How is writing poems different from writing songs?
Patti Smith: Poetry is a solitary process. One does not write poetry for the masses. Poetry is a self-involved, lofty pursuit. Songs are for the people. When I’m writing a song, I imagine performing it. I imagine giving it. It’s a different aspect of communication. It’s for the people.
We always write a certain amount of poetry for the masses. When Allen Ginsberg wrote “Howl,” he didn’t write it for himself. He wrote it to speak out. To make a move, to wake people up. I think rock & roll, as our cultural voice, took that energy and made it even more accessible.
When I’m sitting down to write a poem, I’m not thinking of anyone. I’m not thinking about how it will be received. I’m not thinking it will make people happy or it will inspire them. I’m in a whole other world. A world of complete solitude. But when I’m writing a song, I imagine performing it. I imagine giving it. It’s a different aspect of communication. It’s for the people.
I write songs when I’m by myself, like walking along the beach, and a song comes in my head. Or I wake up from a dream, like “Blakean Year.” I often write songs out of dreams, and take them to my musicians to help me. Sometimes I write melodies that are too complex and I can’t find them on the guitar, because I only know about eight chords. So I take them to Lenny [Kaye] or Tony [Shanahan, her bassist] and they transcribe them into a song.
“Free Money” came to me walking down St. Mark’s at three in the morning. It was pre-dawn, but it was so light in New York City, and it came to me and I sang it to Lenny. He structured it and found the proper chords, and we made a song. It was one of our earliest songs.

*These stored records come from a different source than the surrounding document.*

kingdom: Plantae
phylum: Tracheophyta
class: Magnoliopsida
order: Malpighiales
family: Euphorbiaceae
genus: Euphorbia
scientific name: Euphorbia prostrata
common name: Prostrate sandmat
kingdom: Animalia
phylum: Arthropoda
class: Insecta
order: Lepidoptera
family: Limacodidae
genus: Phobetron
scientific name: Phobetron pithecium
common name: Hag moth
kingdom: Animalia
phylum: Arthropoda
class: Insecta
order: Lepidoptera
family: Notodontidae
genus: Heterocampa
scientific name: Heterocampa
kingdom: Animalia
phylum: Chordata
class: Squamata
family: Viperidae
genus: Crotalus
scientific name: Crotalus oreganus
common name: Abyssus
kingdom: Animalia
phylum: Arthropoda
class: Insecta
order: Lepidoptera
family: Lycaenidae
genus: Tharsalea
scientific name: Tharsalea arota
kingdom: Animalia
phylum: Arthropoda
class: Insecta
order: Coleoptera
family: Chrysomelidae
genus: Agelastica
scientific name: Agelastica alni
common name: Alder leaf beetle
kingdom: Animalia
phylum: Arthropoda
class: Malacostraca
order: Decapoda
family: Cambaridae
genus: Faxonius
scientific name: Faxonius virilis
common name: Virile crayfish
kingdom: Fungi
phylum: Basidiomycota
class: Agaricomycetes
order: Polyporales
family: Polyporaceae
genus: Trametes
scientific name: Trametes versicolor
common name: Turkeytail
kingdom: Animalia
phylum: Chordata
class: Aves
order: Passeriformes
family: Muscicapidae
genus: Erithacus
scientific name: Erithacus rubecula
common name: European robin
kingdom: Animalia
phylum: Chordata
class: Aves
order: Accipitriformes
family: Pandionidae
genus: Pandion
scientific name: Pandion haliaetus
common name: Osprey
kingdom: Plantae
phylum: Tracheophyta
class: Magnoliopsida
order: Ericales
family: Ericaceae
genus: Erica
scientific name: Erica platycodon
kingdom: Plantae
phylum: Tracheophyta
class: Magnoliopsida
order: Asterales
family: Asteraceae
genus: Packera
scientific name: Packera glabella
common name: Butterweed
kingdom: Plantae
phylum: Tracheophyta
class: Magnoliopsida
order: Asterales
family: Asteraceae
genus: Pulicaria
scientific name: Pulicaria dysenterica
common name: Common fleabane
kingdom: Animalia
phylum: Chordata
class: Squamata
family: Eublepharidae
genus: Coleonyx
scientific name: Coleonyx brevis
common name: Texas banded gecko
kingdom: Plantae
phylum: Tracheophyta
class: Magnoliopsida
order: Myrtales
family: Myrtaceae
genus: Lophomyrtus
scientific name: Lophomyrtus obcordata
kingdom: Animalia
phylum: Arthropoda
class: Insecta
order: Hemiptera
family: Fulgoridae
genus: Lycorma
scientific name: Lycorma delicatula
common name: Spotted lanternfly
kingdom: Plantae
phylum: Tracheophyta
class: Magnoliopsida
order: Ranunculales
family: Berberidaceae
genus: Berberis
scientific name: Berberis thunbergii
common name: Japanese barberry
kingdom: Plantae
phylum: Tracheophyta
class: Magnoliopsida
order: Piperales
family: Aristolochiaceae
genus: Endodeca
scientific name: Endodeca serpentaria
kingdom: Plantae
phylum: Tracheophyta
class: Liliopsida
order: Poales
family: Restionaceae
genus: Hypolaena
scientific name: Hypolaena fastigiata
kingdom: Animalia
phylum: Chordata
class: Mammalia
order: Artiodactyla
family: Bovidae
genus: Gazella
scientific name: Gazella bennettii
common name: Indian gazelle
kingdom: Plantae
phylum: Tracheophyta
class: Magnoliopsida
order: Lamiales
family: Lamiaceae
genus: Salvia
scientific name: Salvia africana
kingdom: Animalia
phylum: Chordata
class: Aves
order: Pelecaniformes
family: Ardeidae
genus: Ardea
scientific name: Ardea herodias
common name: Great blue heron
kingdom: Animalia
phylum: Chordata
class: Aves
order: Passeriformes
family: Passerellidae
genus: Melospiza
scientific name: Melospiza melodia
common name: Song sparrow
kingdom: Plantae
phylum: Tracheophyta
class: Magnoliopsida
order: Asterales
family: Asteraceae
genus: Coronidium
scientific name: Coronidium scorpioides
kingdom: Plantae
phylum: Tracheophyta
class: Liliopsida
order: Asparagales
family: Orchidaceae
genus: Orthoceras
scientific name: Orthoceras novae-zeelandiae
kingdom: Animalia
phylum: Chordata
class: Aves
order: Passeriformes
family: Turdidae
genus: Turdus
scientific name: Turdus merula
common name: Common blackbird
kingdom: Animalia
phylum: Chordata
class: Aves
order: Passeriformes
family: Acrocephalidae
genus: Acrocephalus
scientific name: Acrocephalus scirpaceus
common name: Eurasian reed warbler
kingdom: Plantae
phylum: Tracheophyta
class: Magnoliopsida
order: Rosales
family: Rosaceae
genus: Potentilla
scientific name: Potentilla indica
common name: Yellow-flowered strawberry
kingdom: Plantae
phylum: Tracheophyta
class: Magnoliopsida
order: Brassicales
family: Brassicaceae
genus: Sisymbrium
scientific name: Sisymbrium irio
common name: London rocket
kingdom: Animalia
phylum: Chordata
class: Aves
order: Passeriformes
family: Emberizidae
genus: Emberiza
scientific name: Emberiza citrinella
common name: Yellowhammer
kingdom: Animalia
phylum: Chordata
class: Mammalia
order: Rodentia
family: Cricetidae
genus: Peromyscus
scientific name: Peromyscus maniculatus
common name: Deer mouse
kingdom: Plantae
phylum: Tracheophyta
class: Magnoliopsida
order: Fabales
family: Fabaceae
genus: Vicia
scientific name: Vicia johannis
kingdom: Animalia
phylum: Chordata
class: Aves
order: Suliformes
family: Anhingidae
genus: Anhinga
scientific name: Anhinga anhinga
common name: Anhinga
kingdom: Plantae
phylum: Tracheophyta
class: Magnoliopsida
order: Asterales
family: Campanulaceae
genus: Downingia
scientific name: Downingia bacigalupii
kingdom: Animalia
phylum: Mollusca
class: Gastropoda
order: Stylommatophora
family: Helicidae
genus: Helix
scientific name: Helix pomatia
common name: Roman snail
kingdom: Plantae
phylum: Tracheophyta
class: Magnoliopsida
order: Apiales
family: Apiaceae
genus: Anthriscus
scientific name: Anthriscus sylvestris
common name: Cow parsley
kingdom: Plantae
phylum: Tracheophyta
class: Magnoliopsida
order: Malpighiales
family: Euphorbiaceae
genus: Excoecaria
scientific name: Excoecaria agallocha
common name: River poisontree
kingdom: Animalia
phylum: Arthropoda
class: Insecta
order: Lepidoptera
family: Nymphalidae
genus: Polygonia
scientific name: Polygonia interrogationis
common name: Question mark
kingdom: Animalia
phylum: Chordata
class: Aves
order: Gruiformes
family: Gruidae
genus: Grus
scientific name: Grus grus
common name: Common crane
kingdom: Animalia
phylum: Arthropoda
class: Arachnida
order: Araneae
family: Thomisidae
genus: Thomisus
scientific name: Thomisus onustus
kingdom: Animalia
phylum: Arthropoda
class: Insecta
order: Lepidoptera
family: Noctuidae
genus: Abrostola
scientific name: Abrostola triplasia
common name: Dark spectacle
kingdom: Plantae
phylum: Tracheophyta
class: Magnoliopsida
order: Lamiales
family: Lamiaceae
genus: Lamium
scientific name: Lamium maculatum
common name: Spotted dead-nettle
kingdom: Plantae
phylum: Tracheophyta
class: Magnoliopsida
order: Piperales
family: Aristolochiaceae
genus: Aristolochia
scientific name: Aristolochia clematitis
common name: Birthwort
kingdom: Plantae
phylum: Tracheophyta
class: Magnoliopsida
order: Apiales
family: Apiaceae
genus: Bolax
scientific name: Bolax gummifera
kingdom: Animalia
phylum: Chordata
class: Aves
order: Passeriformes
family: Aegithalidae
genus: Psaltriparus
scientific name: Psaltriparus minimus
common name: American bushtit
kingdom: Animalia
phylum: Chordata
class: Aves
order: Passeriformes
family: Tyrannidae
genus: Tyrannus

Other songs, they just come in my head and I sing them out loud, and the band finds the place, and they adjust it. For myself, the simpler format the better. “Gandhi” is nine minutes on one chord. It’s an improvisation. “Radio Baghdad” was completely improvised. I didn’t know the lyrics, but I knew I wanted to speak out against the invasion of Iraq. Being a mother, I freely entered into the mother consciousness of the mothers of Baghdad who were trying to comfort their children as they were being bombed. So these lyrics that come to me are self-perpetuated.